The Asia Power Index examines a myriad of factors such as GDP, technological connectivity, resource availability, internal stability and military capabilities in to order to access the overall political clout each of the 26 Asian nations.
For brevity sake, we will focus on a handful of countries with an emphasis on China, Russia, and the United States who are considered the current key global players and some of the key factors affecting the standing. If you'd like to delve into the index more deeply (and we encourage you to do so), we've provided a link below. I'm sure you'll find it as intriguing as we did.
In terms of Gross Domestic Product (GDP), China was the largest. Alone of the top five, which included the U.S., India, Japan and Russia, its GDP showed signs of sustained growth. It's worth mentioning that sixth placed Indonesia's GDP was growing, making it 9th out of the 26 Asian nations in overall power.

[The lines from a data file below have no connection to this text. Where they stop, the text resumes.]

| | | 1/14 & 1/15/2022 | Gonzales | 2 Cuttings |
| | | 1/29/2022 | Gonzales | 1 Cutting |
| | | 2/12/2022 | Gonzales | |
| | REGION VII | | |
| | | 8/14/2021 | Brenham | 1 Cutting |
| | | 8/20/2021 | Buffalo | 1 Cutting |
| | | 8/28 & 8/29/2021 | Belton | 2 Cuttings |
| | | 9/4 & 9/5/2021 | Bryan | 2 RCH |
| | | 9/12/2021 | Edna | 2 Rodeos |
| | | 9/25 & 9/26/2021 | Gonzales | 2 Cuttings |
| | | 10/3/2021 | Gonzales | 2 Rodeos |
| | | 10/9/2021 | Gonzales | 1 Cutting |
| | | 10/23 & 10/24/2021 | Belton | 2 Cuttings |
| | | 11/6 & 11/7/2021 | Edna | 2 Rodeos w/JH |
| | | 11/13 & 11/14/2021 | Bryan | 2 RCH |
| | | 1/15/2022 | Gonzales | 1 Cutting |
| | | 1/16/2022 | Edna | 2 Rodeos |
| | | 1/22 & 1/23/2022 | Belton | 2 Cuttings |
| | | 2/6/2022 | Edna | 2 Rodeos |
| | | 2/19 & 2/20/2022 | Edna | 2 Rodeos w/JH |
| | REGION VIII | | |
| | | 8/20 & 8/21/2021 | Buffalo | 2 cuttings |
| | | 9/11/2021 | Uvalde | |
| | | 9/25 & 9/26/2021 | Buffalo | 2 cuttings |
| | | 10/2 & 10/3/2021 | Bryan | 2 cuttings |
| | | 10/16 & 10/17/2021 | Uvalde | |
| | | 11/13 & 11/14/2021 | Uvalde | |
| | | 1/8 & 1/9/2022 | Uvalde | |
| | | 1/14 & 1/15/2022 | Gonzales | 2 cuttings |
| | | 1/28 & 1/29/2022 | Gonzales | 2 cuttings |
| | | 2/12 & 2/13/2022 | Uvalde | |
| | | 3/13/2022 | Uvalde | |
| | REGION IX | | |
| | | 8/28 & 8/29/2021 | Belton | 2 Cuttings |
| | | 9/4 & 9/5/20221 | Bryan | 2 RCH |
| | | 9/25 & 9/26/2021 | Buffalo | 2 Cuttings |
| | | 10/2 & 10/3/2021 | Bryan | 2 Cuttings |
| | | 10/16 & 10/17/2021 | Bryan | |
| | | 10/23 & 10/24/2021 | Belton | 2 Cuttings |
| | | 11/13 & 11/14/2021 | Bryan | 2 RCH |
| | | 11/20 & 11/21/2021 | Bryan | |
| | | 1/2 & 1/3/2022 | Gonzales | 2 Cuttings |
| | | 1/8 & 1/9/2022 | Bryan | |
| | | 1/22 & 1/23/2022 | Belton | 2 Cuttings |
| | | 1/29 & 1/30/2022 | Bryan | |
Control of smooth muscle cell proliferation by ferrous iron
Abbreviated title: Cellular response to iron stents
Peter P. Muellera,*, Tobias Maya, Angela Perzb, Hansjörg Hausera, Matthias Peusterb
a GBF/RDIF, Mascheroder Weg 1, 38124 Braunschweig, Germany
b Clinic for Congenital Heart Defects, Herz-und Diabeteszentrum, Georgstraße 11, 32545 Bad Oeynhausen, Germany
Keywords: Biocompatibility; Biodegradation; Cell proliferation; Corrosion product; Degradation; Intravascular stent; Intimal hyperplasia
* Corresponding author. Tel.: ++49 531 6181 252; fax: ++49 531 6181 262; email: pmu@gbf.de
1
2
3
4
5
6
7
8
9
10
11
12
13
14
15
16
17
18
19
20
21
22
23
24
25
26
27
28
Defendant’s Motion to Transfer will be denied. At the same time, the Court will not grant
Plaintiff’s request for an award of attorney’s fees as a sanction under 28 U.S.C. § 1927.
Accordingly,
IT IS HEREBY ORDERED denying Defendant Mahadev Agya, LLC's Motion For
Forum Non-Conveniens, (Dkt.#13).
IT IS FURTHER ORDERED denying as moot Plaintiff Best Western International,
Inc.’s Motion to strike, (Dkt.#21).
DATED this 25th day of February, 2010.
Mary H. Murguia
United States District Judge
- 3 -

When it came to productivity, the U.S. scored a perfect 100, followed by Australia, Singapore, Japan, New Zealand, and Taiwan. Russia ranked 9th while China was 11th. India, Philippines and Indonesia ranked lower.China was second with its leverage showing sign of growth. Third place Japan, however, saw its influence declining, whereas India, Singapore, South Korea, and Russia all experiencing growth in their global clout.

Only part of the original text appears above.